(Stored data)
*** Block opens ***
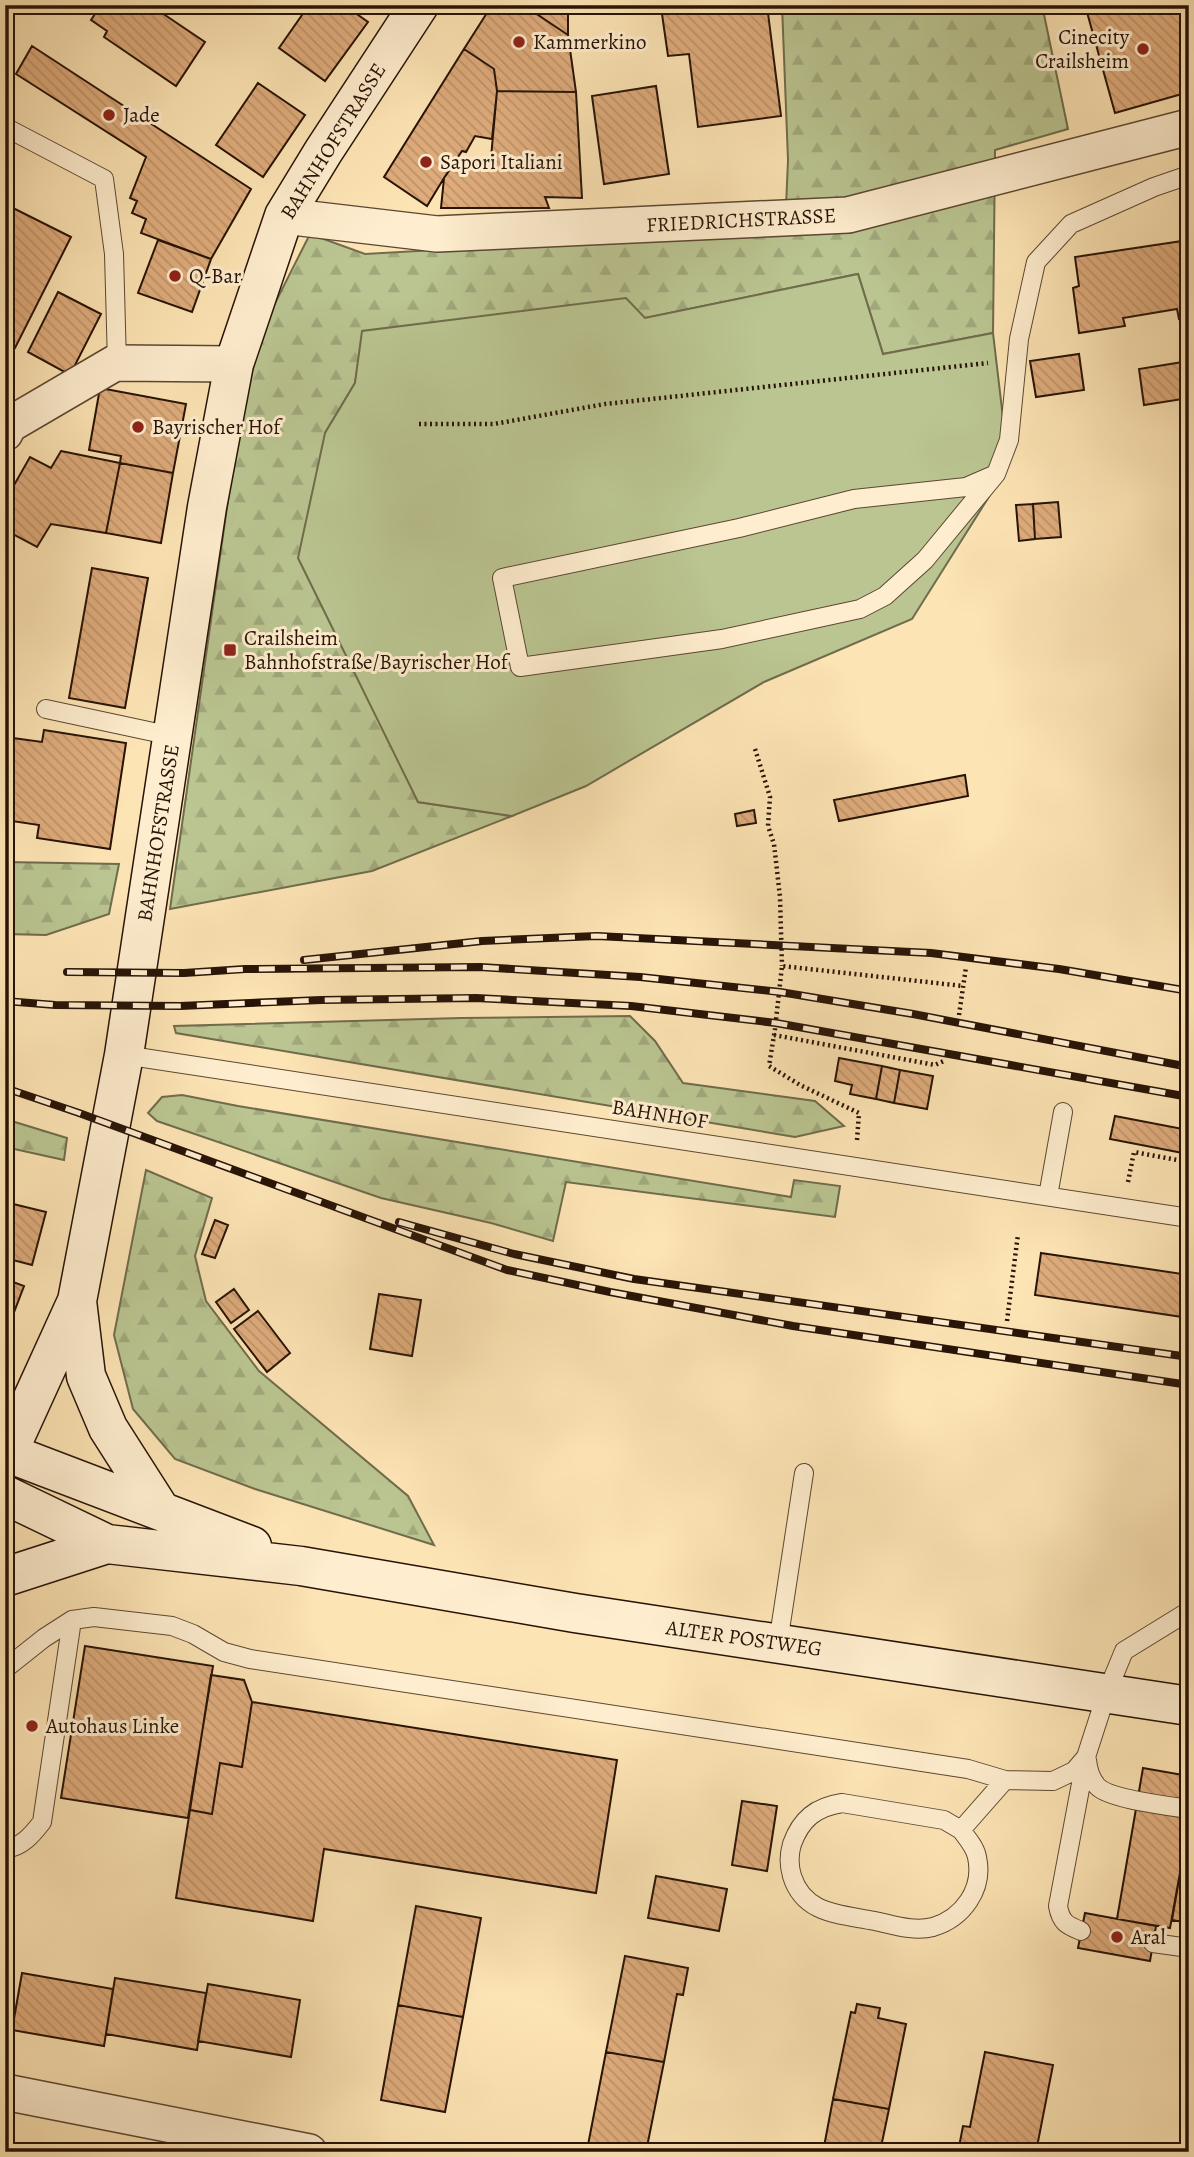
<svg xmlns="http://www.w3.org/2000/svg" width="1194" height="2157" font-family="Alegreya,serif">
<defs>
<pattern id="forest-firs" width="22" height="20" patternUnits="userSpaceOnUse" patternTransform="scale(1.75)"><rect width="22" height="20" fill="#bac591"/><path d="M5 1l3.5 6h-7zM16 11l3.5 6h-7z" fill="#a0a87c"/></pattern>
<pattern id="building-back-hatch" width="6" height="6" patternUnits="userSpaceOnUse" patternTransform="scale(1.75)"><rect width="6" height="6" fill="#dfac7c"/><path d="M-1 5l2 2M0 0l6 6M5-1l2 2" fill="none" stroke="#bf936a"/></pattern>
</defs>
<rect width="100%" height="100%" fill="#fde4b4"/>
<filter id="stains"><feTurbulence type="fractalNoise" baseFrequency=".00286" numOctaves="4"/><feColorMatrix values="0 0 0 0 .2 0 0 0 0 .09 0 0 0 0 .02 0 0 0 .5 -.17"/></filter>
<radialGradient id="worn" r=".72"><stop offset=".6" stop-color="#630" stop-opacity="0"/><stop offset="1" stop-color="#630" stop-opacity=".3"/></radialGradient>
<!-- forest -->
<path fill="url(#forest-firs)" stroke="#706c4c" stroke-width="2" d="M 782,5 L 1042,5 L 1068,129 L 995,150 L 993,333 L 883,354 L 858,274 L 645,318 L 363,331 L 355,383 L 325,433 L 418,802 L 512,816 L 372,871 L 170,909 L 237,437 L 262,329 L 310,234 L 365,254 L 785,230 L 788,160 Z
M 5,862 L 119,864 L 109,914 L 46,935 L 5,934 Z
M 630,1016 L 655,1041 L 683,1083 L 815,1101 L 844,1126 L 795,1137 L 176,1033 L 174,1026 L 461,1018 Z
M 182,1095 L 238,1106 L 791,1197 L 794,1180 L 840,1186 L 835,1217 L 566,1182 L 553,1241 L 491,1223 L 381,1198 L 157,1121 L 148,1113 L 162,1097 Z
M 5,1119 L 67,1138 L 64,1160 L 5,1147 Z
M 146,1170 L 212,1198 L 195,1256 L 206,1301 L 259,1371 L 408,1496 L 434,1545 L 255,1489 L 175,1459 L 133,1409 L 114,1335 Z"/>
<!-- garden -->
<path fill="#bac591" stroke="#706c4c" stroke-width="2" d="M 858,274 L 883,354 L 993,333 L 1005,435 L 997,484 L 912,619 L 764,682 L 586,786 L 512,816 L 418,802 L 298,558 L 325,433 L 355,383 L 362,331 L 626,298 L 645,318 Z"/>
<!-- building -->
<path fill="url(#building-back-hatch)" stroke="#271306" stroke-width="2" d="M 101,5 L 150,5 L 205,42 L 176,86 L 104,37 L 107,31 L 91,20 Z
M 309,5 L 344,5 L 368,22 L 325,81 L 279,48 Z
M 492,5 L 523,5 L 568,35 L 576,92 L 497,91 L 494,69 L 464,49 Z
M 523,5 L 568,5 L 568,35 Z
M 667,5 L 730,5 L 669,14 Z
M 730,5 L 767,5 L 781,116 L 698,127 L 689,54 L 668,56 L 662,14 Z
M 1085,5 L 1189,5 L 1189,92 L 1115,113 Z
M 1085,5 L 1189,5 L 1189,92 L 1115,113 Z
M 32,46 L 251,189 L 211,259 L 141,233 L 146,219 L 132,213 L 137,201 L 130,198 L 146,157 L 16,74 Z
M 464,49 L 494,69 L 497,91 L 492,139 L 475,136 L 466,152 L 462,151 L 444,178 L 427,206 L 384,177 Z
M 258,83 L 305,115 L 263,177 L 216,145 Z
M 656,86 L 669,174 L 604,184 L 592,96 Z
M 497,91 L 576,92 L 582,198 L 545,197 L 549,208 L 441,208 L 444,178 L 456,161 L 465,167 L 490,169 Z
M 5,204 L 71,237 L 15,348 L 5,343 Z
M 158,240 L 211,259 L 192,312 L 138,293 Z
M 1189,240 L 1189,317 L 1179,319 L 1177,309 L 1123,318 L 1125,326 L 1079,333 L 1073,288 L 1079,286 L 1075,257 Z
M 58,292 L 101,314 L 70,375 L 28,352 Z
M 1079,354 L 1084,390 L 1036,397 L 1030,361 Z
M 1183,362 L 1189,398 L 1144,405 L 1139,369 Z
M 100,388 L 186,404 L 173,473 L 120,463 L 121,456 L 89,450 Z
M 61,451 L 120,463 L 106,533 L 51,524 L 37,547 L 5,530 L 5,501 L 30,457 L 51,468 Z
M 120,463 L 173,473 L 161,543 L 106,533 Z
M 1058,502 L 1061,537 L 1035,539 L 1033,504 Z
M 1033,504 L 1035,539 L 1019,541 L 1016,505 Z
M 92,568 L 148,578 L 125,708 L 69,698 Z
M 44,730 L 126,743 L 110,849 L 37,838 L 39,825 L 5,820 L 5,737 L 42,742 Z
M 965,775 L 968,796 L 839,821 L 834,800 Z
M 754,810 L 756,823 L 737,826 L 735,814 Z
M 839,1058 L 882,1066 L 876,1099 L 850,1094 L 852,1085 L 835,1081 Z
M 882,1066 L 900,1070 L 894,1103 L 876,1099 Z
M 900,1070 L 933,1076 L 927,1109 L 894,1103 Z
M 1115,1116 L 1188,1130 L 1183,1153 L 1110,1139 Z
M 5,1202 L 46,1212 L 32,1265 L 5,1258 Z
M 215,1220 L 228,1225 L 215,1258 L 202,1254 Z
M 1041,1253 L 1189,1275 L 1189,1318 L 1035,1295 Z
M 5,1279 L 24,1286 L 5,1336 Z
M 234,1289 L 249,1310 L 231,1323 L 216,1302 Z
M 379,1294 L 421,1300 L 412,1356 L 370,1349 Z
M 258,1311 L 290,1353 L 267,1372 L 234,1329 Z
M 85,1646 L 213,1666 L 188,1818 L 61,1798 Z
M 211,1675 L 244,1680 L 252,1702 L 242,1767 L 220,1763 L 212,1814 L 190,1810 Z
M 252,1702 L 617,1760 L 596,1893 L 324,1849 L 313,1921 L 176,1898 L 190,1810 L 212,1814 L 220,1763 L 242,1767 Z
M 1143,1768 L 1189,1776 L 1189,1823 L 1170,1928 L 1117,1919 Z
M 742,1801 L 777,1806 L 767,1871 L 732,1865 Z
M 1186,1839 L 1189,1839 L 1189,1923 L 1172,1920 Z
M 656,1876 L 727,1889 L 719,1931 L 648,1918 Z
M 416,1906 L 481,1918 L 463,2017 L 398,2005 Z
M 1085,1913 L 1156,1926 L 1150,1961 L 1078,1948 Z
M 625,1956 L 688,1968 L 683,1995 L 677,1994 L 664,2062 L 606,2052 Z
M 22,1973 L 113,1989 L 104,2046 L 12,2030 Z
M 115,1978 L 206,1993 L 197,2050 L 106,2034 Z
M 208,1984 L 300,2000 L 291,2057 L 198,2041 Z
M 857,2004 L 880,2008 L 878,2018 L 906,2024 L 889,2109 L 833,2099 L 851,2012 L 855,2013 Z
M 398,2005 L 463,2017 L 445,2112 L 381,2100 Z
M 606,2052 L 664,2062 L 646,2152 L 624,2152 L 588,2145 Z
M 985,2052 L 1053,2065 L 1036,2152 L 958,2152 L 963,2126 L 970,2127 Z
M 833,2099 L 889,2109 L 880,2152 L 823,2152 Z"/>
<g fill="none" stroke-linecap="round" stroke-linejoin="round">
<defs>
<path id="lane" d="M 5,127 L 104,179 L 114,254 L 117,363
M 996,474 L 966,487 L 854,499 L 739,528 L 502,578 L 520,667 L 722,639 L 860,609 L 885,596 L 925,560 L 996,474 L 1009,440 L 1019,339 L 1036,262 L 1071,224 L 1154,187 L 1189,175
M 46,709 L 172,736
M 124,1055 L 1189,1218
M 1048,1196 L 1063,1112
M 778,1643 L 804,1473
M 5,1669 L 44,1638 L 72,1620 L 94,1617 L 172,1626 L 193,1634 L 224,1652 L 250,1659 L 968,1769 L 1005,1780 L 1053,1781 L 1074,1771 L 1086,1757 L 1107,1692 L 1124,1651 L 1189,1611
M 1087,1760 C 1088,1770 1090,1778 1097,1786 C 1108,1799 1169,1806 1189,1809
M 961,1830 C 967,1838 975,1847 977,1857 C 984,1889 963,1918 933,1927 C 914,1932 894,1925 875,1921 C 841,1914 804,1915 792,1876 C 789,1866 789,1854 792,1844 C 801,1819 816,1807 842,1803 L 944,1820 L 961,1830 L 1005,1780
M 5,1849 C 22,1847 32,1835 42,1822 L 72,1620
M 1081,1931 C 1067,1925 1061,1923 1058,1906 L 1086,1757
M 1153,1943 L 1189,1948"/>
<path id="street" d="M 284,216 L 437,234 L 848,215 L 1189,127
M 5,433 L 9,425 L 115,363 L 234,364
M 5,2092 L 309,2152"/>
<path id="secondary" d="M 77,1301 L 86,1376 L 108,1428 L 161,1511
M 8,1453 L 252,1546
M 5,1459 L 77,1301 L 124,1055 L 207,507 L 234,364 L 284,216 L 323,152 L 419,5
M 5,1495 L 107,1544 L 301,1566 L 575,1613 L 1189,1706
M 5,1577 L 107,1544"/>
</defs>
<!-- lane casing -->
<use href="#lane" stroke="#5c4732" stroke-width="20"/>
<!-- street casing -->
<use href="#street" stroke="#5c4732" stroke-width="38"/>
<!-- secondary casing -->
<use href="#secondary" stroke="#271306" stroke-width="41"/>
<!-- path -->
<path stroke="#271306" stroke-width="4.5" stroke-dasharray="2 3.5" stroke-linecap="butt" d="M 419,424 L 494,424 L 605,404 L 988,363
M 755,749 L 770,797 L 768,826 L 774,844 L 780,897 L 782,966
M 959,1015 L 966,967
M 774,1035 L 935,1065 L 946,1060
M 857,1140 L 859,1113 L 800,1085 L 769,1066 L 775,1029 L 782,966 L 963,986
M 1128,1182 L 1134,1152 L 1188,1162 L 1189,1157
M 1007,1321 L 1018,1234"/>
<!-- lane -->
<use href="#lane" stroke="#feedce" stroke-width="18"/>
<!-- street -->
<use href="#street" stroke="#feedce" stroke-width="35"/>
<!-- secondary -->
<use href="#secondary" stroke="#feedce" stroke-width="38"/>
<defs>
<path id="rail" d="M 304,960 L 482,941 L 597,936 L 931,953 L 1059,969 L 1189,991
M 67,972 L 184,973 L 245,969 L 480,967 L 640,977 L 780,992 L 913,1014 L 1189,1067
M 5,1001 L 55,1005 L 180,1006 L 321,1000 L 476,998 L 631,1006 L 776,1023 L 1189,1097
M 5,1088 L 79,1113 L 507,1270 L 610,1292 L 793,1326 L 1189,1385
M 399,1222 L 514,1254 L 634,1279 L 1189,1357"/>
</defs>
<!-- rail casing -->
<use href="#rail" stroke="#271306" stroke-width="8"/>
<!-- rail -->
<use href="#rail" stroke="#feedce" stroke-width="5" stroke-dasharray="16" stroke-linecap="butt"/>
</g>
<!-- markers -->
<g fill="#8f2418" stroke="#feedce" stroke-width="2.5">
<circle cx="519" cy="42" r="7"/>
<circle cx="1143" cy="49" r="7"/>
<circle cx="109" cy="115" r="7"/>
<circle cx="426" cy="162" r="7"/>
<circle cx="175" cy="276" r="7"/>
<circle cx="138" cy="427" r="7"/>
<rect x="223" y="643" width="14" height="14" rx="3.5"/>
<circle cx="32" cy="1726" r="7"/>
<circle cx="1117" cy="1937" r="7"/>
</g>
<g text-anchor="middle" stroke-width="6" stroke-linejoin="round" paint-order="stroke">
<!-- poi labels -->
<g font-size="21" fill="#271306" stroke="#feedce" text-anchor="start">
<text x="1129" y="44" text-anchor="end">Cinecity<tspan x="1129" dy="24">Crailsheim</tspan></text>
<text x="533" y="49">Kammerkino</text>
<text x="123" y="122">Jade</text>
<text x="440" y="169">Sapori Italiani</text>
<text x="189" y="283">Q-Bar</text>
<text x="152" y="434">Bayrischer Hof</text>
<text x="244" y="645">Crailsheim<tspan x="244" dy="24">Bahnhofstraße/Bayrischer Hof</tspan></text>
<text x="46" y="1733">Autohaus Linke</text>
<text x="1131" y="1944">Aral</text>
</g>
<!-- street labels -->
<g font-size="21" fill="#271306" stroke="#feedce">
<text transform="translate(333 141) rotate(-58)" y="7">BAHNHOFSTRASSE</text>
<text transform="translate(741 220) rotate(-3)" y="7">FRIEDRICHSTRASSE</text>
<text transform="translate(158 833) rotate(-81)" y="7">BAHNHOFSTRASSE</text>
<text transform="translate(660 1114) rotate(9)" y="7">BAHNHOF</text>
<text transform="translate(744 1638) rotate(8)" y="7">ALTER POSTWEG</text>
</g>
</g>
<!-- margin -->
<rect width="1194" height="2157" fill="none" stroke="#fde4b4" stroke-width="28"/>
<rect x="7" y="7" width="1180" height="2143" fill="none" stroke="#271306" stroke-width="3.5"/>
<rect x="14" y="14" width="1166" height="2129" fill="none" stroke="#271306" stroke-width="2"/>
<rect width="100%" height="100%" filter="url(#stains)"/>
<rect width="100%" height="100%" fill="url(#worn)"/>
</svg>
*** Block closes ***
• **Problem to solve**: Where a line of the entries contains "dasharray", report that line.

• **Written response**:
<path stroke="#271306" stroke-width="4.5" stroke-dasharray="2 3.5" stroke-linecap="butt" d="M 419,424 L 494,424 L 605,404 L 988,363
<use href="#rail" stroke="#feedce" stroke-width="5" stroke-dasharray="16" stroke-linecap="butt"/>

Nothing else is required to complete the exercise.